EXERCISE PROMPT: If a line in the records below holds the string "wash", count it, and state only the final count.

*** Opening of GIVEN RECORDS ***

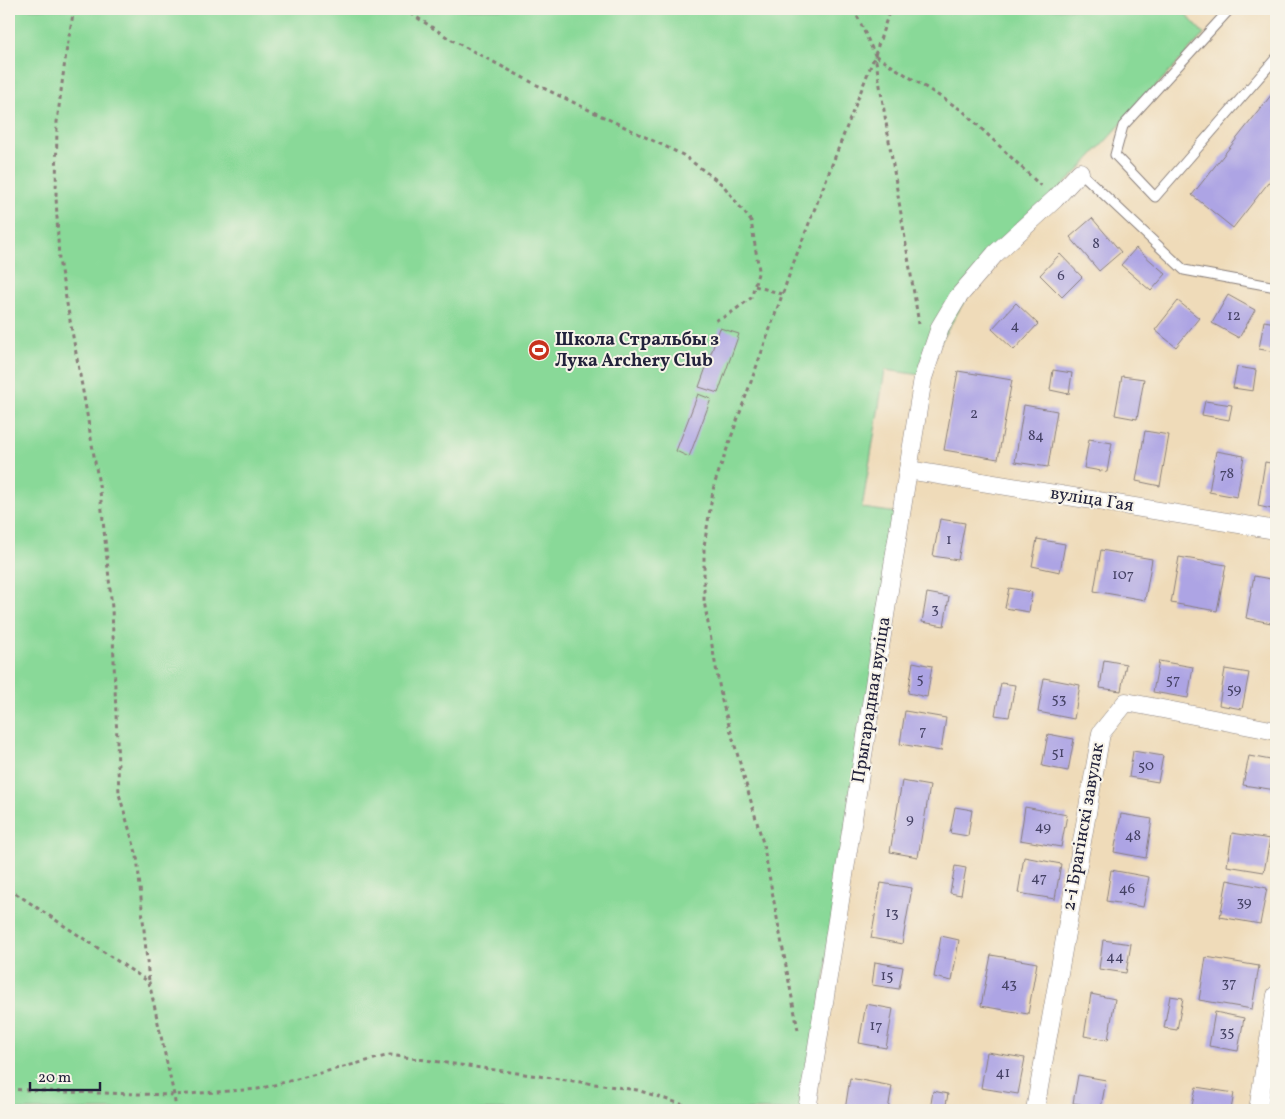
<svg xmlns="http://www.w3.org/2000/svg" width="1285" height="1119" font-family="Vollkorn,serif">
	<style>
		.green { fill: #89d998; stroke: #567e6a }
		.building { fill: #ada4e4 }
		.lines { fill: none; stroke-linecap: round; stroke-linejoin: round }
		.service-casing { stroke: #887e7a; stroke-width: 11 }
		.minor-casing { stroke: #887e7a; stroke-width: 19 }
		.path { stroke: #887e7a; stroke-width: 3; stroke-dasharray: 4 4; stroke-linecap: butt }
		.service { stroke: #fff; stroke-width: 9 }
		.minor { stroke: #fff; stroke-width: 18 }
		.labels { text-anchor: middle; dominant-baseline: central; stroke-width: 4; stroke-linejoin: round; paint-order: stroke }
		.number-label { font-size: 15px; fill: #454265 }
		.poi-label { font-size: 18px; font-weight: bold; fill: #22223b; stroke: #f7f3e8; text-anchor: start }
		.street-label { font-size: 18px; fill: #22223b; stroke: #f7f3e8 }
	</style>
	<rect width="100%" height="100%" fill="#f7f3e8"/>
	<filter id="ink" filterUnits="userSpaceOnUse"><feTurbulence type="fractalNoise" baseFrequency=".02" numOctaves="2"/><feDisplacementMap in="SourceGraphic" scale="10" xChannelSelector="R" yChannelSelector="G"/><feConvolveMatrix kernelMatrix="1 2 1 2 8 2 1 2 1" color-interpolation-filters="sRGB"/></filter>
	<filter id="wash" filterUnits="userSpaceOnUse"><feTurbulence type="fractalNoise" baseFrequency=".0096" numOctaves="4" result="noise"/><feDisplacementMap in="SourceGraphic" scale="20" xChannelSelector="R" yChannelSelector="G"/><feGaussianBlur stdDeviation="1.12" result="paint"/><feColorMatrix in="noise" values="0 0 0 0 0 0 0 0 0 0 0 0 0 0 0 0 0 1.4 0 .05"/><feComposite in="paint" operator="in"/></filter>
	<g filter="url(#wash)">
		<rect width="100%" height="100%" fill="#efdbb9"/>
		<polygon class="green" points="9,9 1181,9 1204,34 1078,171 993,252 921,375 885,370 862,508 898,513 804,1110 9,1110"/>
		<g id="blocks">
			<g class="building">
				<polygon points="1276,89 1276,173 1233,228 1192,195"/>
				<polygon points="1092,218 1121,252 1099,271 1070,237"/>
				<polygon points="1136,248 1166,274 1151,291 1121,265"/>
				<polygon points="1060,254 1082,277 1062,297 1040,275"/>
				<polygon points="1228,295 1255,310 1239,338 1212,323"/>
				<polygon points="1178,301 1199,318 1176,347 1155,330"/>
				<polygon points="1016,303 1038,324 1014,350 992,329"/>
				<polygon points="1264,321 1276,323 1276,352 1259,349"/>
				<polygon points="720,328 739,334 718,393 699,387"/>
				<polygon points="1237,367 1256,370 1253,391 1233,388"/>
				<polygon points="1053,370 1072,373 1069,394 1050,390"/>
				<polygon points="958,371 1012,380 998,459 944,450"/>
				<polygon points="1122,376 1144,379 1137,419 1115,415"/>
				<polygon points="698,394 711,399 689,457 676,451"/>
				<polygon points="1205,401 1232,405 1229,420 1202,415"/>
				<polygon points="1024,405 1057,411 1048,467 1015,462"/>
				<polygon points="1145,431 1169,435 1160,486 1136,481"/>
				<polygon points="1089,439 1112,443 1107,472 1084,468"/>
				<polygon points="1216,451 1244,456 1237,497 1209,492"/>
				<polygon points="1265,462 1276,464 1276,510 1258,506"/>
				<polygon points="940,519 965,523 958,560 933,556"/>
				<polygon points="1037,539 1065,544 1060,572 1032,566"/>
				<polygon points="1101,550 1152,559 1145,600 1094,591"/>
				<polygon points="1179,557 1226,565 1217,611 1171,603"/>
				<polygon points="1254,576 1276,580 1276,624 1246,618"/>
				<polygon points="1009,588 1032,592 1029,612 1005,608"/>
				<polygon points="927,593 949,597 944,626 922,622"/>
				<polygon points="1104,660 1126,664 1121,691 1100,688"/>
				<polygon points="1159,661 1193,667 1188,698 1153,692"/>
				<polygon points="913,662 932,666 927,697 908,693"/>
				<polygon points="1225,669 1249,673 1242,709 1219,705"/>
				<polygon points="1044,678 1080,685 1074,719 1038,712"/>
				<polygon points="1001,683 1015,685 1009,717 995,715"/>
				<polygon points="905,711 946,718 941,751 900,744"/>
				<polygon points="1048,734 1074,739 1068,771 1042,766"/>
				<polygon points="1133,751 1163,756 1158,782 1129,777"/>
				<polygon points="1249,756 1276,761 1276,790 1243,785"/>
				<polygon points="902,781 930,786 918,857 890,852"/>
				<polygon points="955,807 972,810 968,836 950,833"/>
				<polygon points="1025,807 1067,815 1061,847 1020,840"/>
				<polygon points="1121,814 1152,819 1146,858 1114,852"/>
				<polygon points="1232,833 1270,839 1264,872 1227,866"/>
				<polygon points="1024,857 1061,864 1055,899 1018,893"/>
				<polygon points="955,866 966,868 961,895 950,893"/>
				<polygon points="1111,870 1149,877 1143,907 1106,901"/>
				<polygon points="1227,880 1267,888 1260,924 1220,917"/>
				<polygon points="881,883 912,888 902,944 871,938"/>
				<polygon points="941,936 959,940 952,981 934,977"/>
				<polygon points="1103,940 1131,944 1126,973 1099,969"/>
				<polygon points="991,955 1037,963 1028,1014 981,1006"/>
				<polygon points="1206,957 1259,966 1252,1009 1199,1000"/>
				<polygon points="875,962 903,967 899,989 872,985"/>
				<polygon points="1091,994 1115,999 1108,1040 1084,1036"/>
				<polygon points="1170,996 1183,998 1177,1030 1164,1028"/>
				<polygon points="866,1004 893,1009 886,1048 859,1043"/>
				<polygon points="1215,1012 1244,1018 1238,1051 1209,1046"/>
				<polygon points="987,1052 1025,1058 1018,1094 981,1088"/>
				<polygon points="1078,1075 1106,1080 1101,1108 1073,1103"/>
				<polygon points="850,1078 892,1086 888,1110 845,1110"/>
				<polygon points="1196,1087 1234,1093 1231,1110 1191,1110"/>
				<polygon points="933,1091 948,1094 945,1110 930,1110"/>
			</g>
		</g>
	</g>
	<g filter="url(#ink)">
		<use href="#blocks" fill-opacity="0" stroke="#887e7a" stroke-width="1"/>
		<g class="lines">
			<g class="service-casing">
				<g id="service">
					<polyline points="1230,9 1123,126 1115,155 1155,197 1276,58"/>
					<polyline points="1080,172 1184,270 1276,287"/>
				</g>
			</g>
			<g class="minor-casing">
				<g id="minor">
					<polyline points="908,470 1276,530"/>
					<polyline points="807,1110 908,470 923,378 940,327 958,297 995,254 1055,199 1080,172"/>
					<polyline points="1035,1110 1101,733 1126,702 1276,731"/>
					<polyline points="1258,1110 1276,995"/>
				</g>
			</g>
			<g class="path">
				<polyline points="74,9 66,53 57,122 56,196 59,260 84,397 100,491 112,608 119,794 137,856 149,982"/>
				<polyline points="404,9 450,39 537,85 683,155 723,185 751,221 759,270 751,298 728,315 714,321"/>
				<polyline points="854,9 875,55 919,324"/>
				<polyline points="876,56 963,111 1041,186"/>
				<polyline points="755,286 782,294"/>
				<polyline points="9,889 149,982 174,1095 176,1110"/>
				<polyline points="798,1030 763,843 722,701 704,601 704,546 714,485 795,259 875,55 890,9"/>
				<polyline points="9,1089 65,1092 174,1095 258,1089 390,1055 637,1090 700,1110"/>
			</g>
			<use href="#service" class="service"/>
			<use href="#minor" class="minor"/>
		</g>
	</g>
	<defs>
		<g id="stadium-disc" transform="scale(1.125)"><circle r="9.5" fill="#c8321e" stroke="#f7f3e8"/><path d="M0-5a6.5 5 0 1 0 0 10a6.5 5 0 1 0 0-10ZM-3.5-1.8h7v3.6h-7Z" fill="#fff"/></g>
	</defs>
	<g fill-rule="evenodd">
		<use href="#stadium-disc" x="539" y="350"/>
	</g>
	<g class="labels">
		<g class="number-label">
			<text x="1096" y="244">8</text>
			<text x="1061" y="276">6</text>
			<text x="1234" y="316">12</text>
			<text x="1015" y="326">4</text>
			<text x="974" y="414">2</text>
			<text x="1036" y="436">84</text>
			<text x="1227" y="474">78</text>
			<text x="949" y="540">1</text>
			<text x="1123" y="575">107</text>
			<text x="935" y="609">3</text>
			<text x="920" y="679">5</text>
			<text x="1173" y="680">57</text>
			<text x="1234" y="689">59</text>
			<text x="1059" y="699">53</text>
			<text x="923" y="731">7</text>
			<text x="1058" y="753">51</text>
			<text x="1146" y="766">50</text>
			<text x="910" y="819">9</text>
			<text x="1043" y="827">49</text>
			<text x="1133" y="836">48</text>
			<text x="1039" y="878">47</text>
			<text x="1127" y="889">46</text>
			<text x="1244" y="902">39</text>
			<text x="892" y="913">13</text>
			<text x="1115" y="957">44</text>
			<text x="887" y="976">15</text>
			<text x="1229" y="983">37</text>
			<text x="1009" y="984">43</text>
			<text x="876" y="1026">17</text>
			<text x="1227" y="1032">35</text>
			<text x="1003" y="1073">41</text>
		</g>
		<g class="poi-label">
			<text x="555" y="340">Школа Стральбы з<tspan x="555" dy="21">Лука Archery Club</tspan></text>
		</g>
		<g class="street-label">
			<text transform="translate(1092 500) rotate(9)">вуліца Гая</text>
			<text transform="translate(872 700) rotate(-81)">Прыгарадная вуліца</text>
			<text transform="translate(1084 827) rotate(-80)">2-і Брагінскі завулак</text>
		</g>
	</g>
	<rect width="1285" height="1119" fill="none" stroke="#f7f3e8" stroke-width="30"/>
	<path d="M30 1082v8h70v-8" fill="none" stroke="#22223b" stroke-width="2.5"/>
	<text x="38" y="1082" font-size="15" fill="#22223b" stroke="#f7f3e8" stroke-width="4" paint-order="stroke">20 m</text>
</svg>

*** Close of GIVEN RECORDS ***

RESULT OF THE EXERCISE: 2